[Items from a data source]
━━━━━━━━

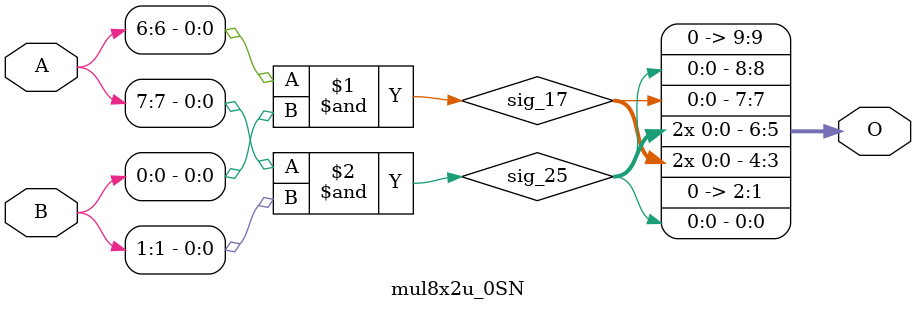
<source format=v>

/***
* This code is a part of EvoApproxLib library (ehw.fit.vutbr.cz/approxlib) distributed under The MIT License.
* When used, please cite the following article(s): V. Mrazek, L. Sekanina, Z. Vasicek "Libraries of Approximate Circuits: Automated Design and Application in CNN Accelerators" IEEE Journal on Emerging and Selected Topics in Circuits and Systems, Vol 10, No 4, 2020 
* This file contains a circuit from a sub-set of pareto optimal circuits with respect to the pwr and wce parameters
***/
// MAE% = 7.50 %
// MAE = 77 
// WCE% = 25.39 %
// WCE = 260 
// WCRE% = 137.50 %
// EP% = 74.71 %
// MRE% = 60.33 %
// MSE = 10903 
// PDK45_PWR = 0.0006 mW
// PDK45_AREA = 4.7 um2
// PDK45_DELAY = 0.04 ns

module mul8x2u_0SN (
    A,
    B,
    O
);

input [7:0] A;
input [1:0] B;
output [9:0] O;

wire sig_17,sig_25;

assign sig_17 = A[6] & B[0];
assign sig_25 = A[7] & B[1];

assign O[9] = 1'b0;
assign O[8] = sig_25;
assign O[7] = sig_17;
assign O[6] = sig_25;
assign O[5] = sig_25;
assign O[4] = sig_17;
assign O[3] = sig_17;
assign O[2] = 1'b0;
assign O[1] = 1'b0;
assign O[0] = sig_25;

endmodule



</source>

━━━━━━━━

Which lines hold the string "assign"? Copy all of them from the data above.

assign sig_17 = A[6] & B[0];
assign sig_25 = A[7] & B[1];
assign O[9] = 1'b0;
assign O[8] = sig_25;
assign O[7] = sig_17;
assign O[6] = sig_25;
assign O[5] = sig_25;
assign O[4] = sig_17;
assign O[3] = sig_17;
assign O[2] = 1'b0;
assign O[1] = 1'b0;
assign O[0] = sig_25;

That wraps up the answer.